AUTHORS' CONCLUSIONS: Some herbal medicines seemed to have positive effects on aspartate aminotransferase, alanine aminotransferase, ultrasound, and computed tomography. We found no significant difference on adverse effects between herbal medicine and control groups. The findings are not conclusive due to the high risk of bias of the included trials and the limited number of trials testing individual herbal medicines. Accordingly, there is also high risk of random errors.
脂肪肝疾病有可能是一种可逆性病症,可能会导致终末期肝病。由于诸如山楂和丹参等草药越来越多地被用于脂肪肝疾病的治疗,因此有必要对治疗脂肪肝疾病的草药进行系统评价。

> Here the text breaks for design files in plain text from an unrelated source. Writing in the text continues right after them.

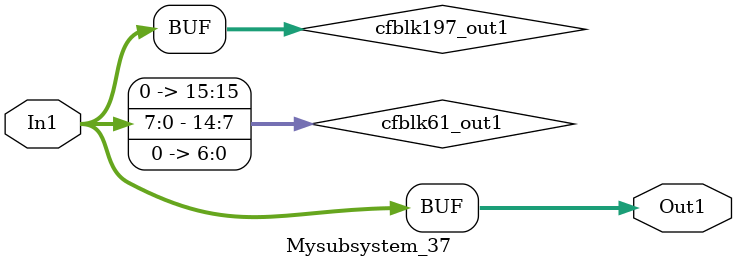
<source format=v>



`timescale 1 ns / 1 ns

module Mysubsystem_37
          (In1,
           Out1);


  input   [7:0] In1;  // uint8
  output  [7:0] Out1;  // uint8


  wire [15:0] cfblk61_out1;  // ufix16_En7
  wire [7:0] cfblk197_out1;  // uint8


  assign cfblk61_out1 = {1'b0, {In1, 7'b0000000}};



  assign cfblk197_out1 = cfblk61_out1[14:7];



  assign Out1 = cfblk197_out1;

endmodule  // Mysubsystem_37


</source>
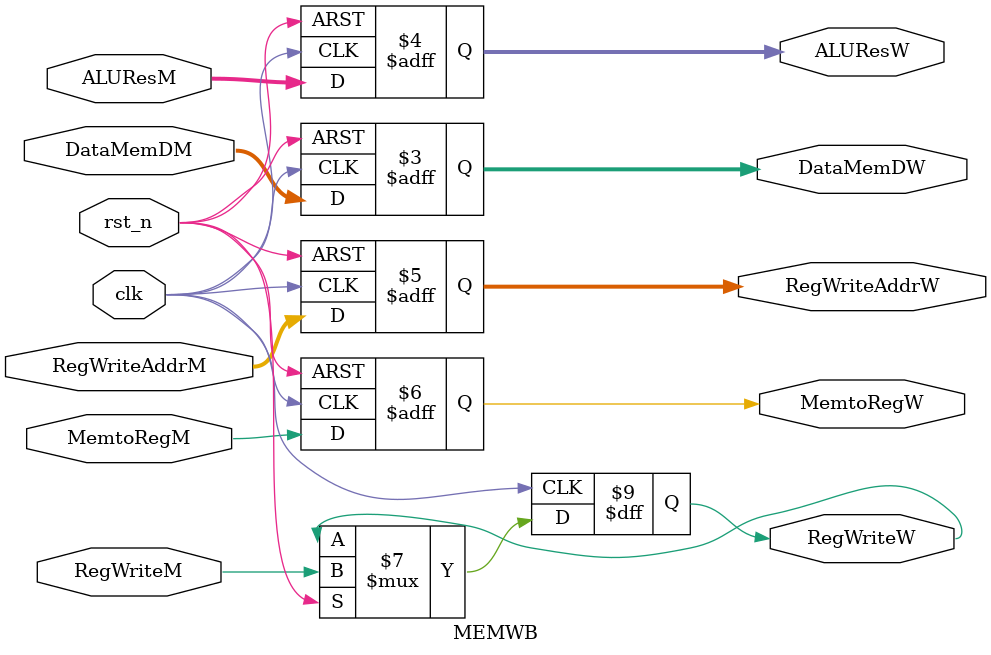
<source format=v>
`timescale 1ns / 1ps
module MEMWB(
input clk,
input rst_n,
input [31:0] DataMemDM,
input [31:0] ALUResM,
input [4:0] RegWriteAddrM,
output reg [31:0] DataMemDW,
output reg [31:0] ALUResW,
output reg [4:0] RegWriteAddrW,
// control signals
input MemtoRegM,
input RegWriteM,
output reg MemtoRegW,
output reg RegWriteW
);

always@(posedge clk or negedge rst_n) begin
	if(~rst_n) begin
		DataMemDW <= 0; ALUResW <= 0; RegWriteAddrW <= 0; MemtoRegW <= 0;
	end
	else begin
		DataMemDW <= DataMemDM;
		ALUResW <= ALUResM;
		RegWriteAddrW <= RegWriteAddrM;
		// control signals
		MemtoRegW <= MemtoRegM;
		RegWriteW <= RegWriteM;
	end
end

endmodule

</source>
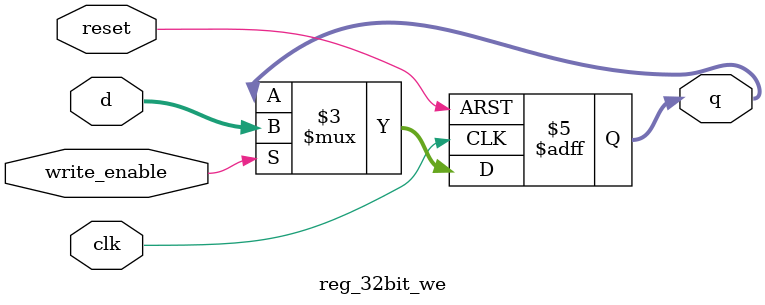
<source format=v>
module reg_32bit_we(
  output reg [31:0] q,
  input [31:0] d,
  input clk,
  input reset,        // active-low
  input write_enable  // synchronous enable
);

  always @(posedge clk or negedge reset) begin
    if (!reset)
      q <= 32'b0;
    else if (write_enable)
      q <= d;
  end

endmodule

</source>
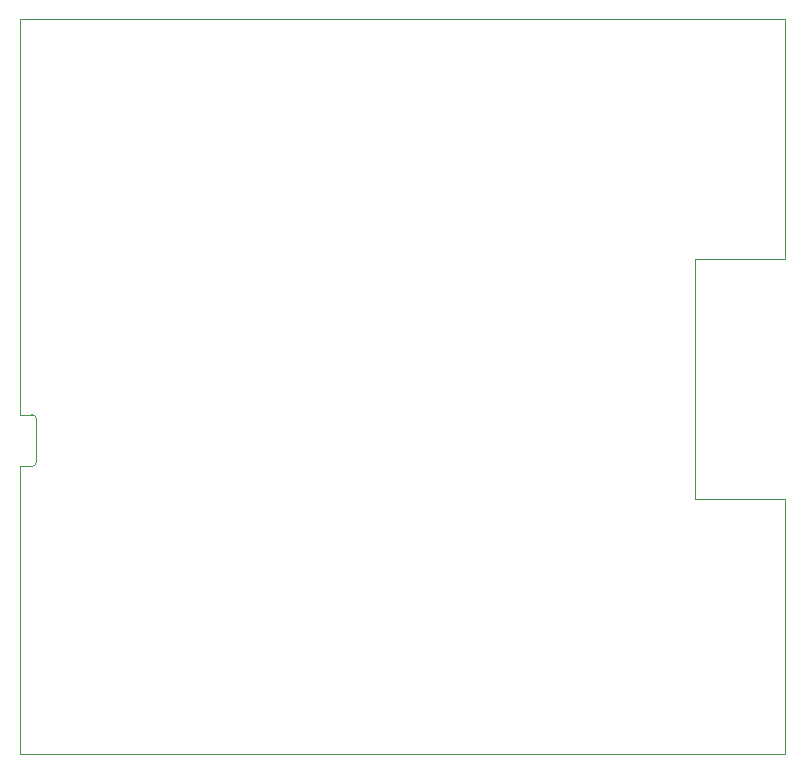
<source format=gm1>
%TF.GenerationSoftware,KiCad,Pcbnew,7.0.8-7.0.8~ubuntu20.04.1*%
%TF.CreationDate,2023-11-01T16:16:35+05:30*%
%TF.ProjectId,WLED_V0.1,574c4544-5f56-4302-9e31-2e6b69636164,rev?*%
%TF.SameCoordinates,Original*%
%TF.FileFunction,Profile,NP*%
%FSLAX46Y46*%
G04 Gerber Fmt 4.6, Leading zero omitted, Abs format (unit mm)*
G04 Created by KiCad (PCBNEW 7.0.8-7.0.8~ubuntu20.04.1) date 2023-11-01 16:16:35*
%MOMM*%
%LPD*%
G01*
G04 APERTURE LIST*
%TA.AperFunction,Profile*%
%ADD10C,0.100000*%
%TD*%
%TA.AperFunction,Profile*%
%ADD11C,0.120000*%
%TD*%
G04 APERTURE END LIST*
D10*
X78443000Y-83303000D02*
X78436000Y-54116000D01*
X135586000Y-93486000D02*
X135586000Y-94756000D01*
X78443000Y-96303000D02*
X78436000Y-116346000D01*
X143206000Y-94756000D02*
X143206000Y-116346000D01*
X143206000Y-54116000D02*
X143206000Y-74436000D01*
X78436000Y-54116000D02*
X143206000Y-54116000D01*
X143206000Y-74436000D02*
X135586000Y-74436000D01*
X135586000Y-74436000D02*
X135586000Y-93486000D01*
X143206000Y-116346000D02*
X78436000Y-116346000D01*
X135586000Y-94756000D02*
X143206000Y-94756000D01*
D11*
%TO.C,J6*%
X79443000Y-87603000D02*
X78443000Y-87603000D01*
X78443000Y-87603000D02*
X78443000Y-83303000D01*
X79843000Y-91603000D02*
X79843000Y-88003000D01*
X79443000Y-92003000D02*
X78443000Y-92003000D01*
X78443000Y-92003000D02*
X78443000Y-96303000D01*
X79843000Y-88003000D02*
G75*
G03*
X79443000Y-87603000I-400002J-2D01*
G01*
X79443000Y-92003000D02*
G75*
G03*
X79843000Y-91603000I0J400000D01*
G01*
%TD*%
M02*

</source>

评估草药对酒精性或非酒精性脂肪肝患者的有益和有害影响。
我们检索了Cochrane肝胆疾病组对照试验注册库、Cochrane对照试验中心注册库(CENTRAL)(2012年第3期)、MEDLINE、EMBASE以及截至2012年3月1日的科学引文索引扩展版。我们还检索了中国生物医学数据库、中国中医药文献分析与检索系统、中国知网、中文维普资讯、中国学术会议论文数据库、中国学位论文数据库以及截至2012年3月2日的补充与替代医学数据库。
我们纳入了比较草药与安慰剂、不治疗、药物干预、非药物干预(如饮食或生活方式)或西医干预的随机临床试验,试验对象为脂肪肝患者。
两位综述作者独立提取数据。我们使用“偏倚风险”工具评估纳入试验的偏倚风险。我们评估了以下领域:随机序列生成、分配隐藏、盲法、不完整的结局数据、选择性结局报告以及其他偏倚来源。根据结局指标的变量,我们将效应估计值表示为具有95%置信区间(CI)的风险比(RR)或具有95%CI的均值差(MD)。
我们纳入了77项随机临床试验,其中包括6753例脂肪肝患者。所有试验中的偏倚风险(益处高估和危害低估)都很高。每个试验的平均样本量为88名参与者(范围为40至200名参与者)。测试了75种不同的草药产品。随机试验中测试的草药包括单味草药产品(绞股蓝、三七和杏仁)、市售的专利草药以及从业者开具的复方制剂。最常用的草药是山楂、丹参、泽泻、柴胡、决明子、黄芪和大黄。没有试验报告死亡、肝脏相关发病率、生活质量或费用。大量试验报告了对假定替代结局的积极影响,如血清天冬氨酸氨基转移酶、丙氨酸氨基转移酶、谷氨酰转移酶、碱性磷酸酶、超声和计算机断层扫描。27项试验报告了不良反应,发现草药与对照组之间无显著差异。然而,纳入试验的偏倚风险很高。结局指标在22项试验中为超声检查结果,8项试验中为肝脏计算机断层扫描结果,64项试验中为天冬氨酸氨基转移酶水平,77项试验中为丙氨酸氨基转移酶活性,44项试验中为谷氨酰转移酶活性。与对照干预相比,六种草药对超声检查显示出统计学上显著的有益效果,四种对肝脏计算机断层扫描有显著效果,42种对天冬氨酸氨基转移酶活性有显著效果,49种对丙氨酸氨基转移酶活性有显著效果,三种对碱性磷酸酶活性有显著效果,32种对谷氨酰转移酶活性有显著效果。
一些草药似乎对天冬氨酸氨基转移酶、丙氨酸氨基转移酶、超声和计算机断层扫描有积极影响。我们发现草药组与对照组在不良反应方面无显著差异。由于纳入试验的偏倚风险高且测试单个草药的试验数量有限,这些发现并不具有决定性。因此,随机误差的风险也很高。